Requirement:
Put every line of the material below into a Markdown table with the columns Row and Line, numbering each row and skipping blank lines. Leave the pictures out of the table.
▬▬▬▬▬▬
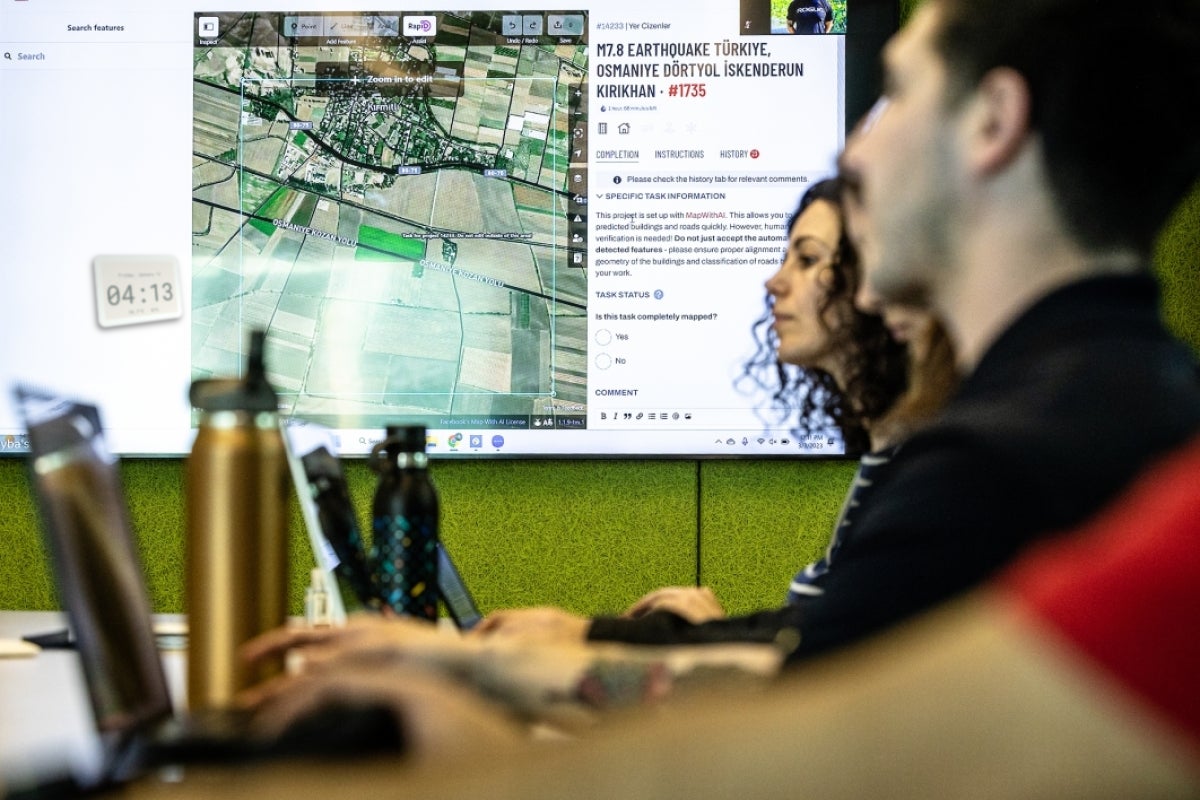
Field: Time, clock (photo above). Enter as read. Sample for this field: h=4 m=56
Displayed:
h=4 m=13
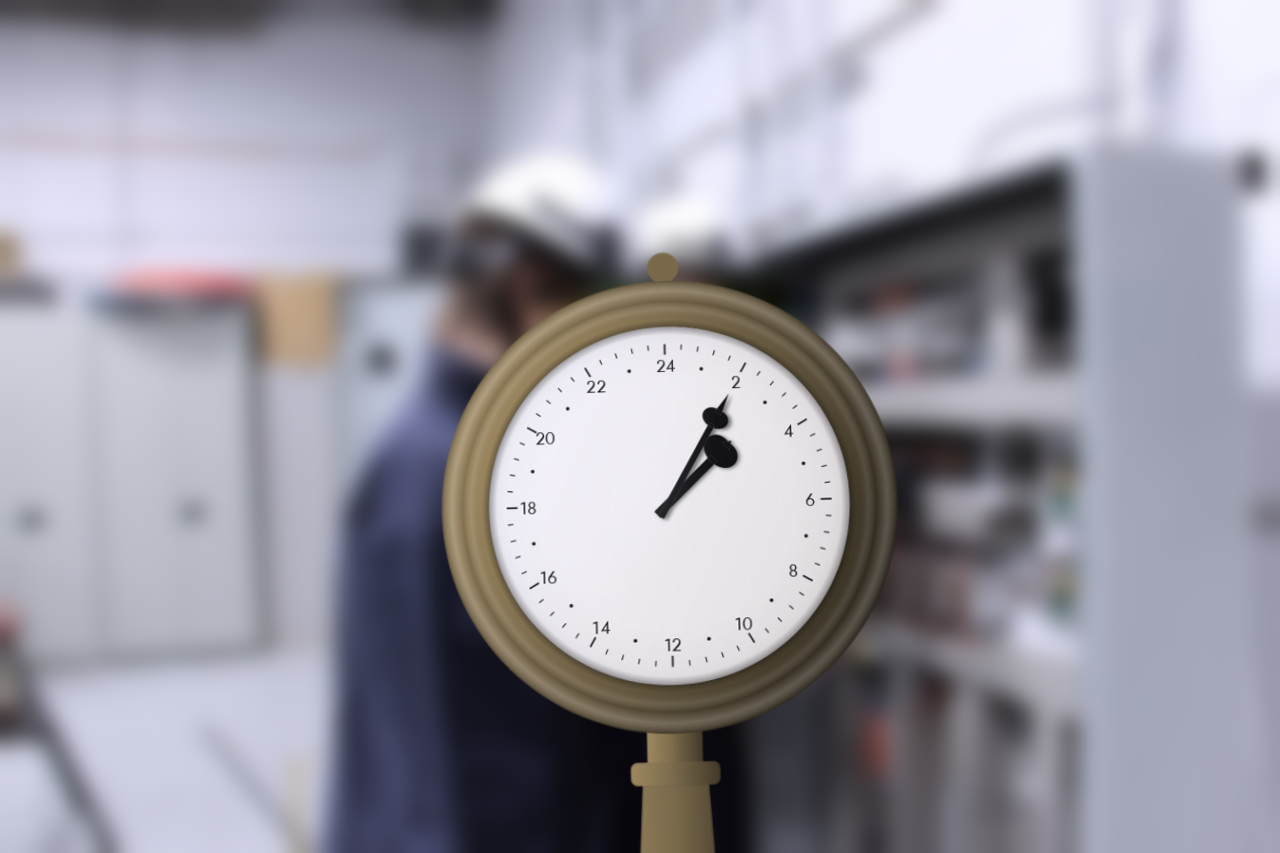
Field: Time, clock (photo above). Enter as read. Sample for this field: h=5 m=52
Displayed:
h=3 m=5
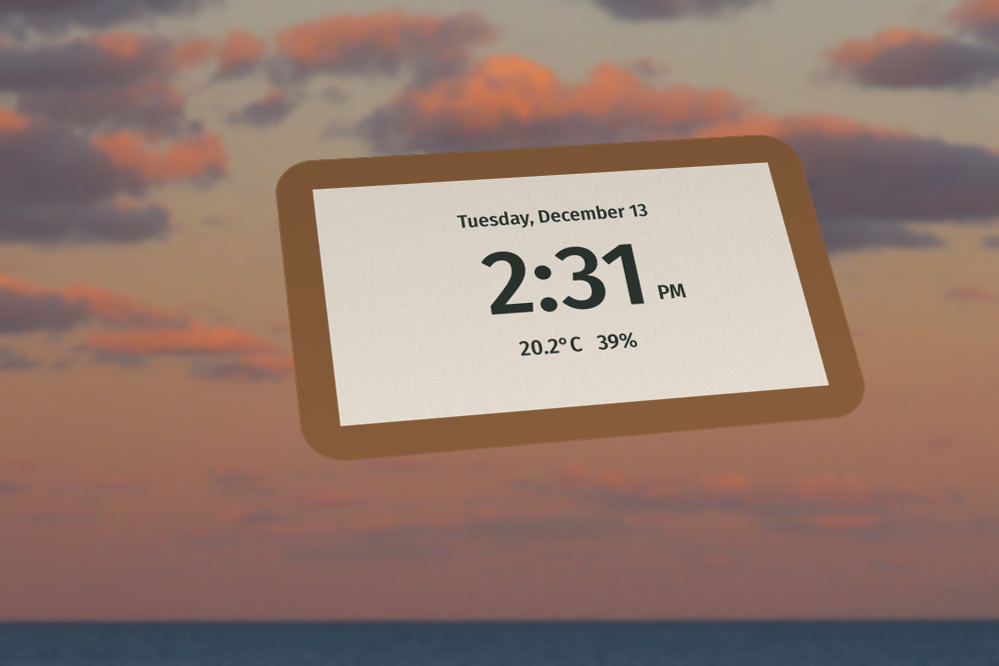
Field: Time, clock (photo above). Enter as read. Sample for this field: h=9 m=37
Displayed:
h=2 m=31
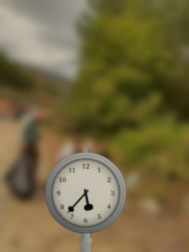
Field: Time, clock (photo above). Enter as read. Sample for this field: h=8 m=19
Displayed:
h=5 m=37
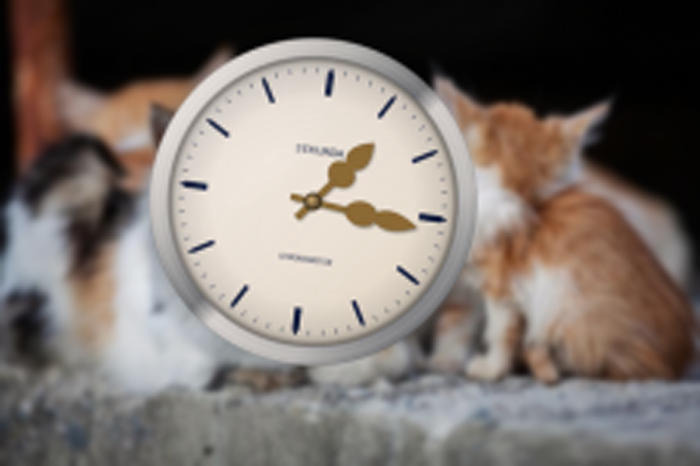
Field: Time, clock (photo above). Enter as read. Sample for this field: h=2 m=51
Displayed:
h=1 m=16
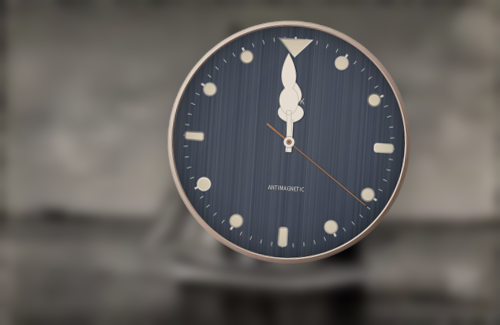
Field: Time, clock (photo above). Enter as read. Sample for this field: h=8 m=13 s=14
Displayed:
h=11 m=59 s=21
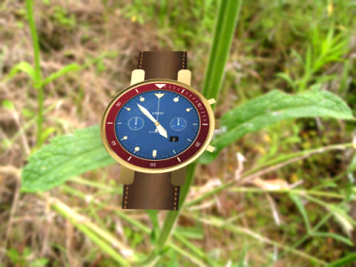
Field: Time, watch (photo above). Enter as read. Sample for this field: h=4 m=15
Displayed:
h=4 m=53
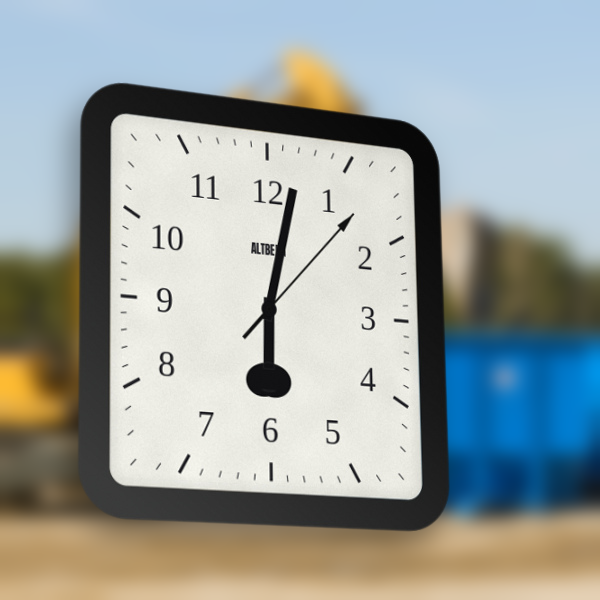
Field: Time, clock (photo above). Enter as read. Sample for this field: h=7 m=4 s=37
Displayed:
h=6 m=2 s=7
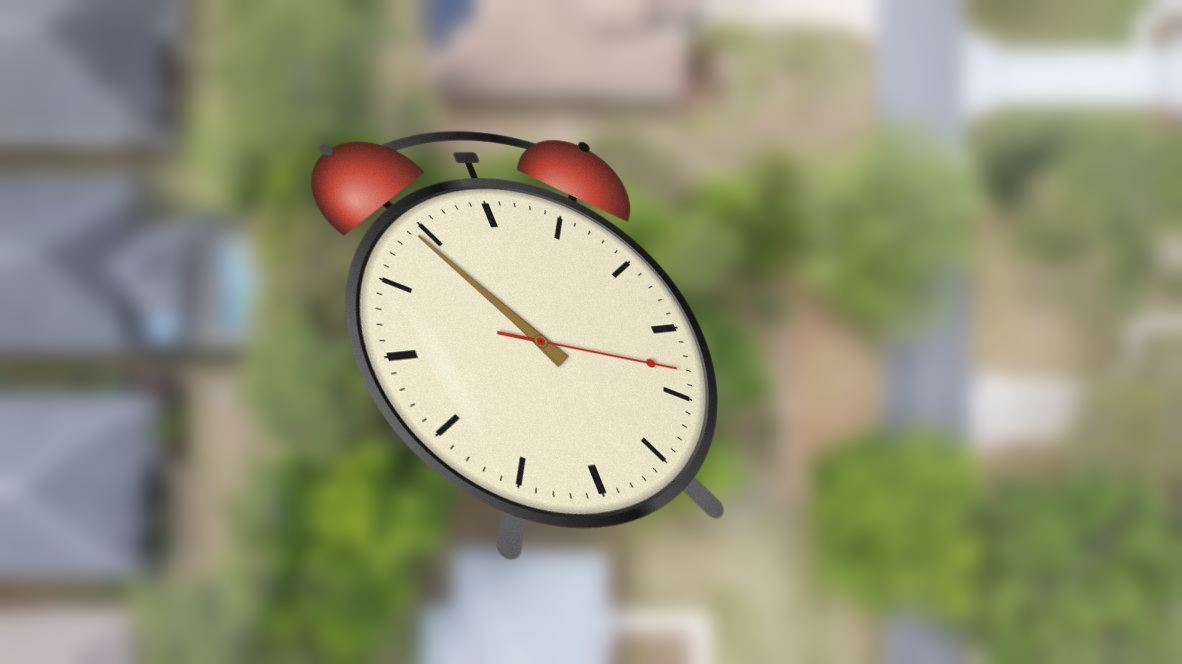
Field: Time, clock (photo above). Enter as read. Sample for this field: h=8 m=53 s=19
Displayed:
▬▬▬▬▬▬
Reply to the exercise:
| Row | Line |
|---|---|
| 1 | Field: Time, clock (photo above). Enter as read. Sample for this field: h=4 m=56 |
| 2 | Displayed: |
| 3 | h=4 m=13 |
| 4 | Field: Time, clock (photo above). Enter as read. Sample for this field: h=5 m=52 |
| 5 | Displayed: |
| 6 | h=3 m=5 |
| 7 | Field: Time, clock (photo above). Enter as read. Sample for this field: h=9 m=37 |
| 8 | Displayed: |
| 9 | h=2 m=31 |
| 10 | Field: Time, clock (photo above). Enter as read. Sample for this field: h=8 m=19 |
| 11 | Displayed: |
| 12 | h=5 m=37 |
| 13 | Field: Time, clock (photo above). Enter as read. Sample for this field: h=2 m=51 |
| 14 | Displayed: |
| 15 | h=1 m=16 |
| 16 | Field: Time, clock (photo above). Enter as read. Sample for this field: h=8 m=13 s=14 |
| 17 | Displayed: |
| 18 | h=11 m=59 s=21 |
| 19 | Field: Time, watch (photo above). Enter as read. Sample for this field: h=4 m=15 |
| 20 | Displayed: |
| 21 | h=4 m=53 |
| 22 | Field: Time, clock (photo above). Enter as read. Sample for this field: h=7 m=4 s=37 |
| 23 | Displayed: |
| 24 | h=6 m=2 s=7 |
| 25 | Field: Time, clock (photo above). Enter as read. Sample for this field: h=8 m=53 s=19 |
| 26 | Displayed: |